It doesn’t work because you put Jinja2 code where it doesn’t belong.

A Jinja2 template is used exclusively to compute a value for a YAML option.

  - variables:
       some_variable_name: "{{ Jinja2 template computing value for some_variable_name }}"

aye, ok understood, thank you!

Is there even a possibility to relatively easy dynamically generate a complex type (dictionary) based on external parameter (i.e. sensor Values) ?

Want to do somethin similar to this (it’s only pseudocode). Only posting the complete part to show that it’s a lot of ‘states’

          payload:              
              duration: 10
              text: "{{ states('sensor.ala001022030942_instantaneous_load')|float(0) }} €"

> **Data provided**:
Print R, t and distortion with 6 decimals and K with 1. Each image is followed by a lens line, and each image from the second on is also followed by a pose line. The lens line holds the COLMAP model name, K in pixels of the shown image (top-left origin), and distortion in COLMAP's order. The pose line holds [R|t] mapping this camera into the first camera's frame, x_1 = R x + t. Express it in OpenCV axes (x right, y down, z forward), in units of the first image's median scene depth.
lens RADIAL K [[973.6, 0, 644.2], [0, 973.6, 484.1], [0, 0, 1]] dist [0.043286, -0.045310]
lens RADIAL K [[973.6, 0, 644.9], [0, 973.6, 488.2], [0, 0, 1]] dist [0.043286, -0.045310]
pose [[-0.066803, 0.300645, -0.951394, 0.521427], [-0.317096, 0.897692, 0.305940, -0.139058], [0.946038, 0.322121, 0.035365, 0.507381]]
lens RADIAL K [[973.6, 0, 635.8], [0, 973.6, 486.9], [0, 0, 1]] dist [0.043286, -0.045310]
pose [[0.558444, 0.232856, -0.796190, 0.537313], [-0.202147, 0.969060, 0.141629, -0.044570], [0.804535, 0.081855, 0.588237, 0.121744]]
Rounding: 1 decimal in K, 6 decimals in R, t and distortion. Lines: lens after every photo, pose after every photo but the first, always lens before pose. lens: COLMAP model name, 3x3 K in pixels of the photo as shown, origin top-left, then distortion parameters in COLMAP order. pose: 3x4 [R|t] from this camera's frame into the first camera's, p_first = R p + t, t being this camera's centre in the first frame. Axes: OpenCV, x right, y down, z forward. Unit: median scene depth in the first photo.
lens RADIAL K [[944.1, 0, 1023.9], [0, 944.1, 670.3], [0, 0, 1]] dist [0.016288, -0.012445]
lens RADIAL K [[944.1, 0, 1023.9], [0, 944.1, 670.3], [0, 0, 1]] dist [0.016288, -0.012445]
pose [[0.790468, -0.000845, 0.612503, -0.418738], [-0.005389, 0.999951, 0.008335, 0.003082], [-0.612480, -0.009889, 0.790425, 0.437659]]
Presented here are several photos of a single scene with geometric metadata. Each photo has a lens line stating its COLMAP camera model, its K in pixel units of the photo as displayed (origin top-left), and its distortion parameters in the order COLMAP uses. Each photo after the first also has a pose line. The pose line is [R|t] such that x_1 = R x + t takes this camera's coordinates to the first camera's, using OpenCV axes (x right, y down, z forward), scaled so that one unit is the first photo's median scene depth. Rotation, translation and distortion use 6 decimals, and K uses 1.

> **Task objective**: Copy word for word everything in the Jinja2 discussion above from "aye, ok understood, thank" down to "sensor Values) ?".

> **Answer space**:
aye, ok understood, thank you!

Is there even a possibility to relatively easy dynamically generate a complex type (dictionary) based on external parameter (i.e. sensor Values) ?